The 47-year-old prime minister, however, faces troubles in other areas following new revelations regarding the SNC-Lavalin scandal, which has dogged his government for most of this year.

Canadian daily newspaper The Globe and Mail broke the story in early 2019 about political interference from Trudeau and his officials in the criminal prosecution of the Canadian construction giant SNC-Lavalin, reported Tuesday that his government was hindering a Royal Canadian Mounted Police probe into possible obstruction of justice.

Trudeau deflected the matter as a decision made by "public servants." But the broader issue of trust and ethics will dog him during the campaign as it did at the start when opposition Conservative Leader Andrew Scheer said that the SNC scandal, over which Trudeau became the first Canadian prime minister to have been found in violation of the country's conflict-of-interest law a second time, illustrated how the Liberal leader "has lost the moral authority to govern."
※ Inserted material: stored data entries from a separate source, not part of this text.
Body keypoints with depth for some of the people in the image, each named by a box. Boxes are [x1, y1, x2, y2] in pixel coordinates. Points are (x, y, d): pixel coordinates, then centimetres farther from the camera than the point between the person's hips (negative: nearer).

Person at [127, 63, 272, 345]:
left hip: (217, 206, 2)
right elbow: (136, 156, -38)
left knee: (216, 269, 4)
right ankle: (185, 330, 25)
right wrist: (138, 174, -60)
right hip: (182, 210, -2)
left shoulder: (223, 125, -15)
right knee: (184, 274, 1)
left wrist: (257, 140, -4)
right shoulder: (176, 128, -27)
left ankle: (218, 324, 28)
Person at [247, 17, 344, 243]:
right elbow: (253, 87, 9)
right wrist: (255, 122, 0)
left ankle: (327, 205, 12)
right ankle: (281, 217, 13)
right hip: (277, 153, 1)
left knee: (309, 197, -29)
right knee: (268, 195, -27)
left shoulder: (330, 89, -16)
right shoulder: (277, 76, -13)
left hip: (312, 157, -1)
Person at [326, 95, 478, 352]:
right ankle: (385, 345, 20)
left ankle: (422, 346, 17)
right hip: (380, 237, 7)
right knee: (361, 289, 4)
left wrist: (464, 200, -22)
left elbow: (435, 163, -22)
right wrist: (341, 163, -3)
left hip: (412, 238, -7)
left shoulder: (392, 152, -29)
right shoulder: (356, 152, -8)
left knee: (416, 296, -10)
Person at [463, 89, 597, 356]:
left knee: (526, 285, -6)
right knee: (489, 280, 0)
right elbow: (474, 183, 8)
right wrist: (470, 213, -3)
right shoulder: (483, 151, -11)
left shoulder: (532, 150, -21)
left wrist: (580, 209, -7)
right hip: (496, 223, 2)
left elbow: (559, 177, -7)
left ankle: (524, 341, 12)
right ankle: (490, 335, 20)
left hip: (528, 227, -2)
As the prime minister, Trudeau will also have to defend his record in office against the backdrop of his 2015 electoral victory when he heralded a "sunny ways" new era of change and hope for Canada.

His opponents in the 2019 campaign will remind voters of Trudeau's unfulfilled promises, such as the Liberals' commitment to introduce electoral forum and end the first-past-the-post system in which parties like his can win a majority of House of Commons seats without a majority of the popular vote.

For Trudeau, there is no shortage of issues involving those which fell short of expectations. The list includes his government's climate-change policy that set the same greenhouse-gas emission target for 2030 as Harper did, as well as the lack of progress regarding efforts to promote the reconciliation with Canada's indigenous peoples.

While Trudeau invoked Harper's name at the campaign launch, it is Scheer whom Trudeau will have to deal with during what is shaping up to become one of the tightest races.

The latest public opinion polls show that the Liberals and Conservatives are tied in popular support, with the governing Liberals poised to win the most seats of House of Commons in Canada's first-past-the-post electoral system, but likely less than those secured in 2015.

The other threat facing Trudeau and his Liberals comes from Canadians who favored them four years ago but might this year prefer to place their votes with another progressive party, such as the left-of-center New Democratic Party or the Green Party.

Neither of those two could form a government. But each could syphon support from the Grits and that vote-splitting could propel the Tories to victory.

Yet the Trudeau team's strategy seems to be streaming in a solo direction during this campaign.

While the three main opposition party leaders will outline their visions on the economy, foreign policy, indigenous issues, and energy and the environment in a televised debate Thursday evening from Toronto, the prime minister will be attending campaign rallies in the western province of Alberta, where the Liberals will face one of their biggest threats at the ballot box day next month.